**WHAT IS REQUIRED**
An exact transcription of every entry is required. Images are not part of it.

╔══

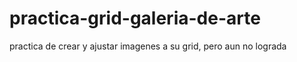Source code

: # practica-grid-galeria-de-arte

practica de crear y ajustar imagenes a su grid, pero aun no lograda
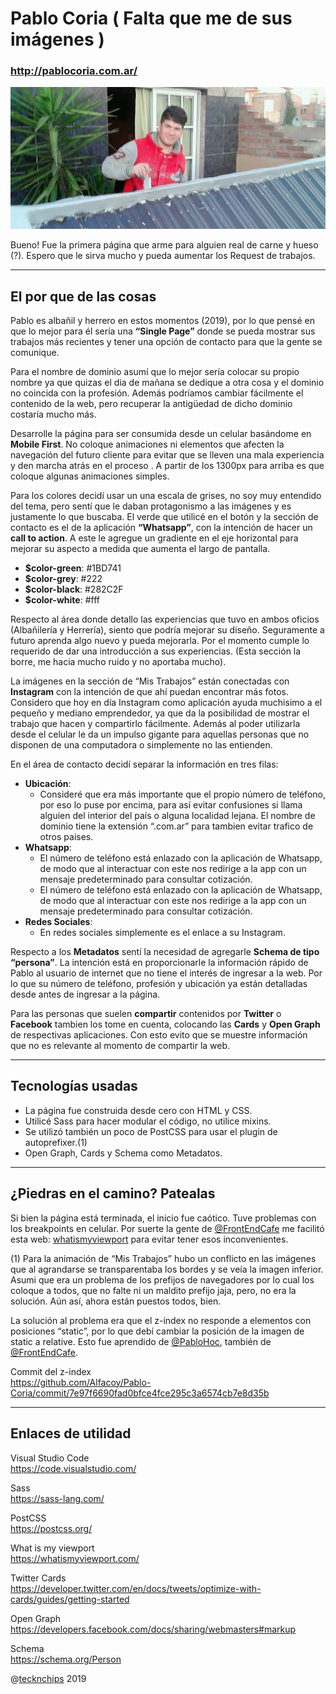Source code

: # Pablo Coria ( Falta que me de sus imágenes )
### http://pablocoria.com.ar/

![Pablito](./app/image/readme-pablo.png)

Bueno! Fue la primera página que arme para alguien real de carne y hueso (?). Espero que le sirva mucho y pueda aumentar los Request de trabajos.

---

## El por que de las cosas

Pablo es albañil y herrero en estos momentos (2019), por lo que pensé en que lo mejor para él sería una **“Single Page”** donde se pueda mostrar sus trabajos más recientes y tener una opción de contacto para que la gente se comunique.

Para el nombre de dominio asumí que lo mejor sería colocar su propio nombre ya que quizas el dia de mañana se dedique a otra cosa y el dominio no coincida con la profesión. Además podríamos cambiar fácilmente el contenido de la web, pero recuperar la antigüedad de dicho dominio costaría mucho más.

Desarrolle la página  para ser consumida desde un celular basándome en  **Mobile First**. No coloque animaciones ni elementos que afecten la navegación del futuro cliente para evitar que se lleven una mala experiencia y den marcha atrás en el proceso . A partir de los 1300px para arriba es que coloque algunas animaciones simples.

Para los colores decidí usar un una escala de grises, no soy muy entendido del tema, pero sentí que le daban protagonismo a las imágenes y es justamente lo que buscaba. El verde que utilicé en el botón y la sección de contacto es el de la aplicación **“Whatsapp”**, con la intención de hacer un **call to action**. A este le agregue un gradiente en el eje horizontal para mejorar su aspecto a medida que aumenta el largo de pantalla.

* **$color-green**: #1BD741
* **$color-grey**: #222
* **$color-black**: #282C2F
* **$color-white**: #fff

Respecto al área donde detallo las experiencias que tuvo en ambos oficios (Albañilería y Herrería), siento que podría mejorar su diseño. Seguramente a futuro aprenda algo nuevo y pueda mejorarla. Por el momento cumple lo requerido de dar una introducción a sus experiencias. (Esta sección la borre, me hacia mucho ruido y no aportaba mucho).

La imágenes en la sección de “Mis Trabajos” están conectadas con **Instagram** con la intención de que ahí puedan encontrar más fotos. Considero que hoy en día Instagram como aplicación ayuda muchisimo a el pequeño y mediano emprendedor, ya que da la posibilidad de mostrar el trabajo que hacen y compartirlo fácilmente. Además al poder utilizarla desde el celular le da un impulso gigante para aquellas personas que no disponen de una computadora o simplemente no las entienden.

En el área de contacto decidí separar la información en tres filas:
* **Ubicación**:
  * Consideré que era más importante que el propio número de teléfono, por eso lo puse por encima, para así evitar            confusiones si llama alguien del interior del país o alguna localidad lejana. El nombre de dominio tiene la extensión “.com.ar” para tambien evitar trafico de otros paises. 
* **Whatsapp**:
  * El número de teléfono está enlazado con la aplicación de Whatsapp, de modo que al interactuar con este nos redirige a la app con un mensaje predeterminado para consultar cotización.
  * El número de teléfono está enlazado con la aplicación de Whatsapp, de modo que al interactuar con este nos redirige a la app con un mensaje predeterminado para consultar cotización.
* **Redes Sociales**:
  * En redes sociales simplemente es el enlace a su Instagram.

Respecto a los **Metadatos** sentí la necesidad de agregarle **Schema de tipo “persona”**. La intención está en proporcionarle la información rápido de Pablo al usuario de internet  que no tiene el interés de ingresar a la web. Por lo que su número de teléfono, profesión y ubicación ya están detalladas desde antes de ingresar a la página.

Para las personas que suelen **compartir** contenidos por **Twitter** o **Facebook** tambien los tome en cuenta, colocando las **Cards** y **Open Graph** de respectivas aplicaciones. Con esto evito que se muestre información que no es relevante al momento de compartir la web.

---

## Tecnologías usadas

* La página fue construida desde cero con HTML y CSS. 
* Utilicé Sass para hacer modular el código, no utilice mixins.
* Se utilizó también un poco de PostCSS para usar el plugin de autoprefixer.(1)
* Open Graph, Cards y Schema como Metadatos.

---

## ¿Piedras en el camino? Patealas

Si bien la página está terminada, el inicio fue caótico. Tuve problemas con los breakpoints en celular. Por suerte la gente de [@FrontEndCafe](https://twitter.com/FrontEndCafe) me facilitó esta web: [whatismyviewport](https://whatismyviewport.com/) para evitar tener esos inconvenientes.

(1) Para la animación de “Mis Trabajos” hubo un conflicto en las imágenes que al agrandarse se transparentaba los bordes y se veía la imagen inferior. Asumi que era un problema de los prefijos de navegadores por lo cual los coloque a todos, que no falte ni un maldito prefijo jaja, pero, no era la solución. Aún así, ahora están puestos todos, bien.

La solución al problema era que el z-index no responde a elementos con posiciones “static”, por lo que debí cambiar la posición de la imagen de static a relative. Esto fue aprendido de [@PabloHoc](https://twitter.com/pablohoc), también de [@FrontEndCafe](https://twitter.com/FrontEndCafe).

Commit del z-index  
https://github.com/Alfacoy/Pablo-Coria/commit/7e97f6690fad0bfce4fce295c3a6574cb7e8d35b

---

## Enlaces de utilidad

Visual Studio Code  
https://code.visualstudio.com/

Sass  
https://sass-lang.com/

PostCSS  
https://postcss.org/

What is my viewport    
https://whatismyviewport.com/

Twitter Cards  
https://developer.twitter.com/en/docs/tweets/optimize-with-cards/guides/getting-started

Open Graph  
https://developers.facebook.com/docs/sharing/webmasters#markup

Schema  
https://schema.org/Person



@[tecknchips](https://twitter.com/tecknchips) 2019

╚══

**SOLUTION FOR THIS TASK**
Source code

: # practica-grid-galeria-de-arte

practica de crear y ajustar imagenes a su grid, pero aun no lograda
Source code

: # Pablo Coria ( Falta que me de sus imágenes )
### http://pablocoria.com.ar/

![Pablito](./app/image/readme-pablo.png)

Bueno! Fue la primera página que arme para alguien real de carne y hueso (?). Espero que le sirva mucho y pueda aumentar los Request de trabajos.

---

## El por que de las cosas

Pablo es albañil y herrero en estos momentos (2019), por lo que pensé en que lo mejor para él sería una **“Single Page”** donde se pueda mostrar sus trabajos más recientes y tener una opción de contacto para que la gente se comunique.

Para el nombre de dominio asumí que lo mejor sería colocar su propio nombre ya que quizas el dia de mañana se dedique a otra cosa y el dominio no coincida con la profesión. Además podríamos cambiar fácilmente el contenido de la web, pero recuperar la antigüedad de dicho dominio costaría mucho más.

Desarrolle la página  para ser consumida desde un celular basándome en  **Mobile First**. No coloque animaciones ni elementos que afecten la navegación del futuro cliente para evitar que se lleven una mala experiencia y den marcha atrás en el proceso . A partir de los 1300px para arriba es que coloque algunas animaciones simples.

Para los colores decidí usar un una escala de grises, no soy muy entendido del tema, pero sentí que le daban protagonismo a las imágenes y es justamente lo que buscaba. El verde que utilicé en el botón y la sección de contacto es el de la aplicación **“Whatsapp”**, con la intención de hacer un **call to action**. A este le agregue un gradiente en el eje horizontal para mejorar su aspecto a medida que aumenta el largo de pantalla.

* **$color-green**: #1BD741
* **$color-grey**: #222
* **$color-black**: #282C2F
* **$color-white**: #fff

Respecto al área donde detallo las experiencias que tuvo en ambos oficios (Albañilería y Herrería), siento que podría mejorar su diseño. Seguramente a futuro aprenda algo nuevo y pueda mejorarla. Por el momento cumple lo requerido de dar una introducción a sus experiencias. (Esta sección la borre, me hacia mucho ruido y no aportaba mucho).

La imágenes en la sección de “Mis Trabajos” están conectadas con **Instagram** con la intención de que ahí puedan encontrar más fotos. Considero que hoy en día Instagram como aplicación ayuda muchisimo a el pequeño y mediano emprendedor, ya que da la posibilidad de mostrar el trabajo que hacen y compartirlo fácilmente. Además al poder utilizarla desde el celular le da un impulso gigante para aquellas personas que no disponen de una computadora o simplemente no las entienden.

En el área de contacto decidí separar la información en tres filas:
* **Ubicación**:
  * Consideré que era más importante que el propio número de teléfono, por eso lo puse por encima, para así evitar            confusiones si llama alguien del interior del país o alguna localidad lejana. El nombre de dominio tiene la extensión “.com.ar” para tambien evitar trafico de otros paises. 
* **Whatsapp**:
  * El número de teléfono está enlazado con la aplicación de Whatsapp, de modo que al interactuar con este nos redirige a la app con un mensaje predeterminado para consultar cotización.
  * El número de teléfono está enlazado con la aplicación de Whatsapp, de modo que al interactuar con este nos redirige a la app con un mensaje predeterminado para consultar cotización.
* **Redes Sociales**:
  * En redes sociales simplemente es el enlace a su Instagram.

Respecto a los **Metadatos** sentí la necesidad de agregarle **Schema de tipo “persona”**. La intención está en proporcionarle la información rápido de Pablo al usuario de internet  que no tiene el interés de ingresar a la web. Por lo que su número de teléfono, profesión y ubicación ya están detalladas desde antes de ingresar a la página.

Para las personas que suelen **compartir** contenidos por **Twitter** o **Facebook** tambien los tome en cuenta, colocando las **Cards** y **Open Graph** de respectivas aplicaciones. Con esto evito que se muestre información que no es relevante al momento de compartir la web.

---

## Tecnologías usadas

* La página fue construida desde cero con HTML y CSS. 
* Utilicé Sass para hacer modular el código, no utilice mixins.
* Se utilizó también un poco de PostCSS para usar el plugin de autoprefixer.(1)
* Open Graph, Cards y Schema como Metadatos.

---

## ¿Piedras en el camino? Patealas

Si bien la página está terminada, el inicio fue caótico. Tuve problemas con los breakpoints en celular. Por suerte la gente de [@FrontEndCafe](https://twitter.com/FrontEndCafe) me facilitó esta web: [whatismyviewport](https://whatismyviewport.com/) para evitar tener esos inconvenientes.

(1) Para la animación de “Mis Trabajos” hubo un conflicto en las imágenes que al agrandarse se transparentaba los bordes y se veía la imagen inferior. Asumi que era un problema de los prefijos de navegadores por lo cual los coloque a todos, que no falte ni un maldito prefijo jaja, pero, no era la solución. Aún así, ahora están puestos todos, bien.

La solución al problema era que el z-index no responde a elementos con posiciones “static”, por lo que debí cambiar la posición de la imagen de static a relative. Esto fue aprendido de [@PabloHoc](https://twitter.com/pablohoc), también de [@FrontEndCafe](https://twitter.com/FrontEndCafe).

Commit del z-index  
https://github.com/Alfacoy/Pablo-Coria/commit/7e97f6690fad0bfce4fce295c3a6574cb7e8d35b

---

## Enlaces de utilidad

Visual Studio Code  
https://code.visualstudio.com/

Sass  
https://sass-lang.com/

PostCSS  
https://postcss.org/

What is my viewport    
https://whatismyviewport.com/

Twitter Cards  
https://developer.twitter.com/en/docs/tweets/optimize-with-cards/guides/getting-started

Open Graph  
https://developers.facebook.com/docs/sharing/webmasters#markup

Schema  
https://schema.org/Person



@[tecknchips](https://twitter.com/tecknchips) 2019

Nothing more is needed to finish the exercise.